Feagles ended the season with five receptions for 90 yards and a touchdown.

Due to the relationship with Feagles' father, Jeff, who punts for the New York Giants, Butch Davis handled Feagles' recruitment up until his verbal commitment. Since that point, Steve Hagen and John Lovett have served as Feagles' recruiting contacts.

Lovett visited Feagles at his home Wednesday evening.

"He came over really to just clear up any questions my family and I had," Feagles said. "We discussed what I'm going to do for my official, what they plan on having me do there, and when I'm going to come down to start my summer classes."

Feagles and Lovett settled on the weekend of Jan. 16 as his official visit date.

Lovett, who serves as UNC's special teams coordinator, also discussed UNC's punting situation, which is now vacant by the graduation of Terrence Brown.

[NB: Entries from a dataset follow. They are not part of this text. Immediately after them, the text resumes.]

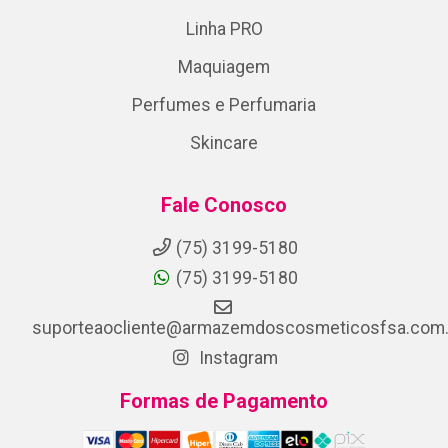
Linha PRO
Maquiagem
Perfumes e Perfumaria
Skincare
Fale Conosco
(75) 3199-5180
(75) 3199-5180
suporteaocliente@armazemdoscosmeticosfsa.com.
Instagram
Formas de Pagamento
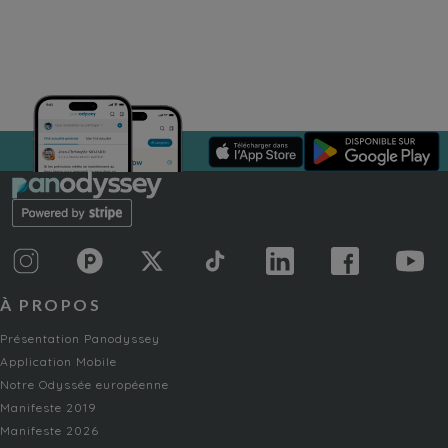
À PROPOS
Présentation Panodyssey
Application Mobile
Notre Odyssée européenne
Manifeste 2019
Manifeste 2026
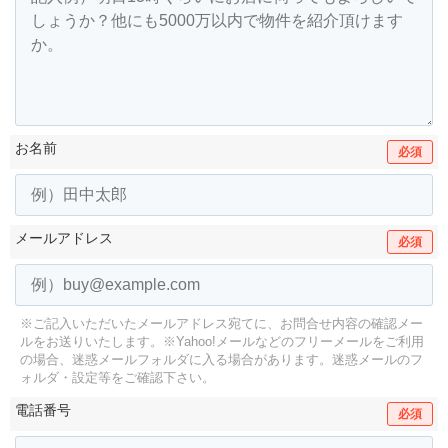
お名前
必須
メールアドレス
必須
※ご記入いただいたメールアドレス宛てに、お問合せ内容の確認メー
ルをお送りいたします。
※Yahoo!メールなどのフリーメールをご利用
の場合、迷惑メールフォルダに入る場合があります。
迷惑メールのフ
ォルダ・設定等をご確認下さい。
電話番号
必須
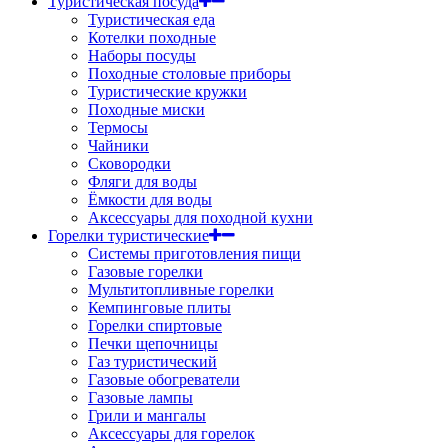
Туристическая посуда
Туристическая еда
Котелки походные
Наборы посуды
Походные столовые приборы
Туристические кружки
Походные миски
Термосы
Чайники
Сковородки
Фляги для воды
Ёмкости для воды
Аксессуары для походной кухни
Горелки туристические
Системы приготовления пищи
Газовые горелки
Мультитопливные горелки
Кемпинговые плиты
Горелки спиртовые
Печки щепочницы
Газ туристический
Газовые обогреватели
Газовые лампы
Грили и мангалы
Аксессуары для горелок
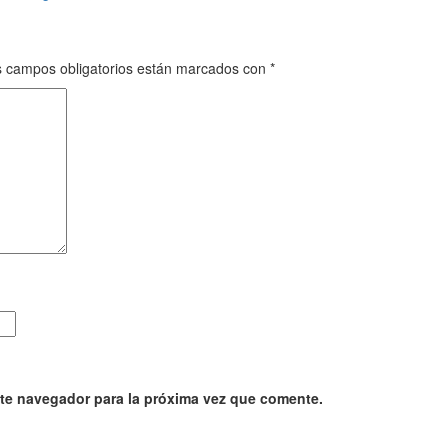
 campos obligatorios están marcados con
*
ste navegador para la próxima vez que comente.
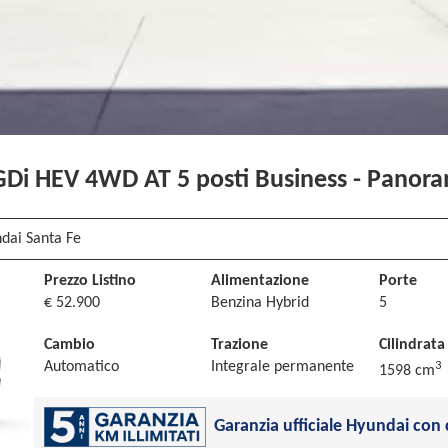
GDi HEV 4WD AT 5 posti Business - Panora
ndai Santa Fe
Prezzo Listino
Alimentazione
Porte
€ 52.900
Benzina Hybrid
5
Cambio
Trazione
Cilindrata
3
Automatico
Integrale permanente
1598 cm
Garanzia ufficiale Hyundai con 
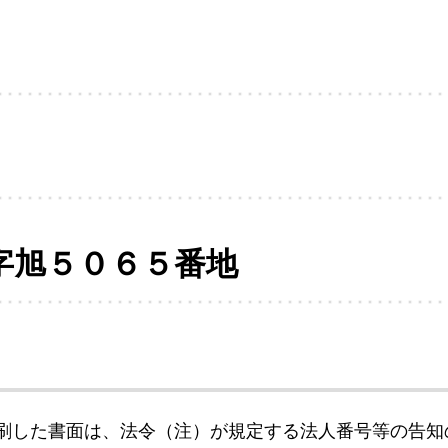
字旭５０６５番地
刷した書面は、法令（注）が規定する法人番号等の告知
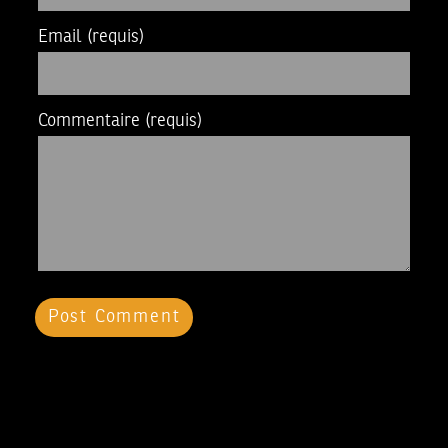
Email
(requis)
Commentaire
(requis)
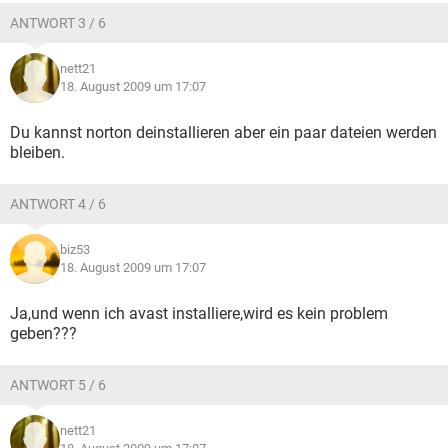
ANTWORT 3 / 6
nett21
18. August 2009 um 17:07
Du kannst norton deinstallieren aber ein paar dateien werden
bleiben.
ANTWORT 4 / 6
biz53
18. August 2009 um 17:07
Ja,und wenn ich avast installiere,wird es kein problem
geben???
ANTWORT 5 / 6
nett21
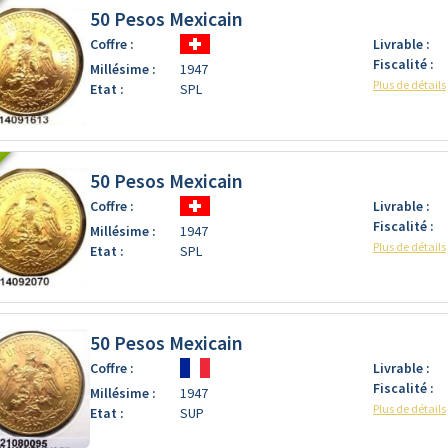
50 Pesos Mexicain
Coffre :
Livrable :
Fiscalité :
Millésime :
1947
Plus de détails
Etat :
SPL
50 Pesos Mexicain
Coffre :
Livrable :
Fiscalité :
Millésime :
1947
Plus de détails
Etat :
SPL
50 Pesos Mexicain
Coffre :
Livrable :
Fiscalité :
Millésime :
1947
Plus de détails
Etat :
SUP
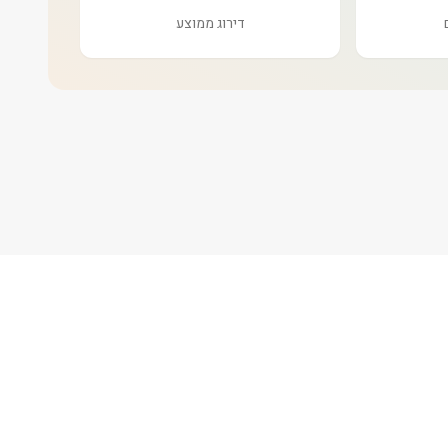
דירוג ממוצע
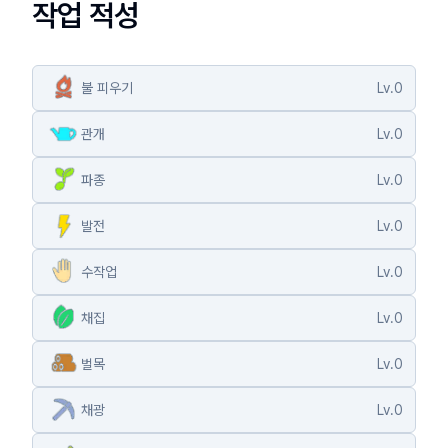
작업 적성
불 피우기
Lv.
0
관개
Lv.
0
파종
Lv.
0
발전
Lv.
0
수작업
Lv.
0
채집
Lv.
0
벌목
Lv.
0
채광
Lv.
0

"He said I would be competing for the starting job with [walk-on Grant Schallock]," Feagles said.

"He said the reason Terrence was so successful was because he was really good at directionally kicking the ball. And he was telling me how Grant has a really strong leg – probably stronger than Terrence's. But Coach Davis just loves all that directional stuff and that really helped out Terrence out."

***

Feagles earned a special postseason recognition by being selected to the U.S. Army All-American Game, the nation's most prestigious all-star event.

"That was a great honor," said Feagles, who didn't begun punting until after his sophomore season of high school.

He drew high praise from scouts for his directional punting and hang time during the practice week in San Antonio. And, for Feagles, it was his first opportunity to see how he stacked up against the nation's best.

"It was the first time I got to see in person the No. 1 ranked punter in the country, which was the guy on the other team (Jackson Rice). It was cool to be able to compare myself to him. I've never been around any punters at my level because I never went to camps or any of that because I'd usually just have my dad help me, so there was no point to go to camps for instruction."